▶ _OBJECTIVE_
Write the next part of the review comments on the PPI-FNO model, picking up after their final line.

While comparing against data driven FNO models is a good baseline, the authors propose this architecture as a substitute for Physics informed ML. Therefore, it would be appropriate to show how this scales against PINNs and PINOs.

In the FNO paper, the models were trained on training sets with 1000 instances. However, the authors here use a significantly smaller training dataset. Could it be possible that the failure scenarios shown in Figure 3. are because the FNO models require a larger training set to converge? Perhaps a more fair comparison would be to train both the FNO model and the PPI-FNO model on the larger dataset. It seems unreasonable to think that a system is so sparse that the training dataset only has 5 instances. Moreover, it is not clear whether sparsity refers to the size of the training dataset or the number of points within the mesh (sparse discretization).

问题

When the source terms and the boundary conditions are known, the PDEs can be estimated using Monte-Carlo Walk-on-Spheres (WOS). Neural Walk-on-spheres trains neural networks based on WOS estimates. How does the error rate of the Surrogate model compare against random-walks that accumulate the source term over the green function?
What is the justification for using convolution neural networks as the surrogate model, to capture neighborhood information? A radius based graph neural network is discretization agnostic and works especially well in sparse settings.
The surrogate model is not discretization agnostic. The functions sampled would have to be the same discretization as it was trained on. Which would mean that the neural operator model can predict any sparse distribution of points, but the second loss term (i.e. the surrogate model) has to be a fixed discretization. This seems like a bottleneck. Were there reasons for not making the second model a neural operator. Perhaps using [1] would be a good way to ensure operator learning through the entire pipeline.

[1] Wang, Tian, and Chuang Wang. "Latent Neural Operator for Solving Forward and Inverse PDE Problems." arXiv preprint arXiv:2406.03923 (2024).

2024-11-24

R1, R2: Thank you for providing clarifications for these questions.

Spatial questions tied to pictures

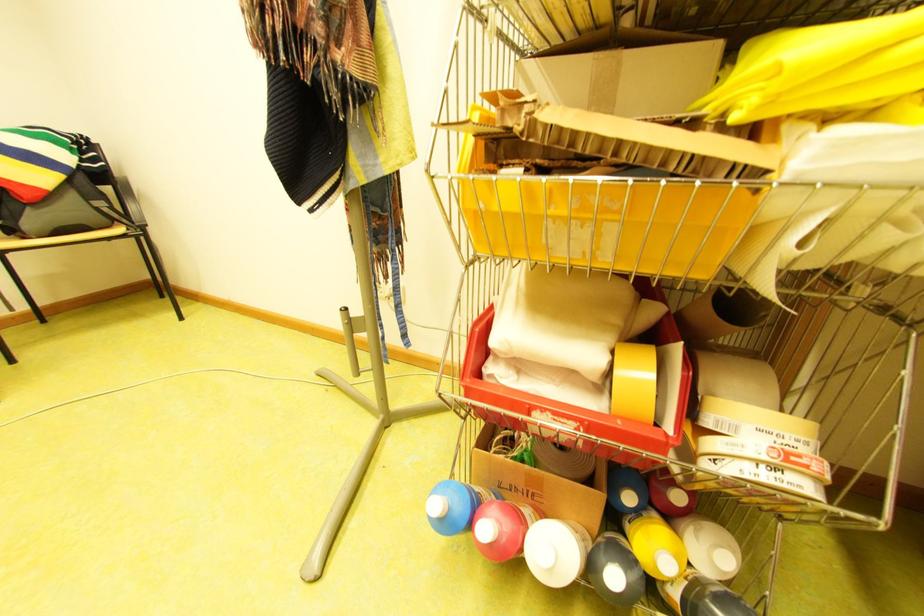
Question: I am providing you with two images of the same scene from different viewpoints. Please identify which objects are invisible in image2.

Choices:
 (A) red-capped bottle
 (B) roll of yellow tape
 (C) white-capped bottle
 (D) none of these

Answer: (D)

▶ _RESULT OF THE EXERCISE_
R3: While the results shown in this paper show the approach outperforming baseline FNO models on sparse settings, it's not clear to me whether the FNO is overfitting. I am unable to rule out the following reasons why the FNO model is not performing as well as the proposed model:

In Tables 1 and 2, in a lot of the examples shown, the loss is of the same order of magnitude. (i.e. for eg. e^-1 on SIF). The improvement in performance could just be a fluctuation due to a difference in parameter count between the two models. Maybe providing the training trends between the two models will help understand if the FNO converged fully.
"FOURIER NEURAL OPERATOR FOR PARAMETRIC PARTIAL DIFFERENTIAL EQUATIONS", [Li, 2020] provide the optimal settings to achieve the best performance with vanilla-FNO. Assuming that the training data was not sparse, would the proposed approach still outperform FNO? If not, then it would be helpful to provide a graph (plot) of the degree of reduction in training-dataset size vs loss to understand the threshold for training dataset size that would lead to the proposed model outperforming vanilla FNO.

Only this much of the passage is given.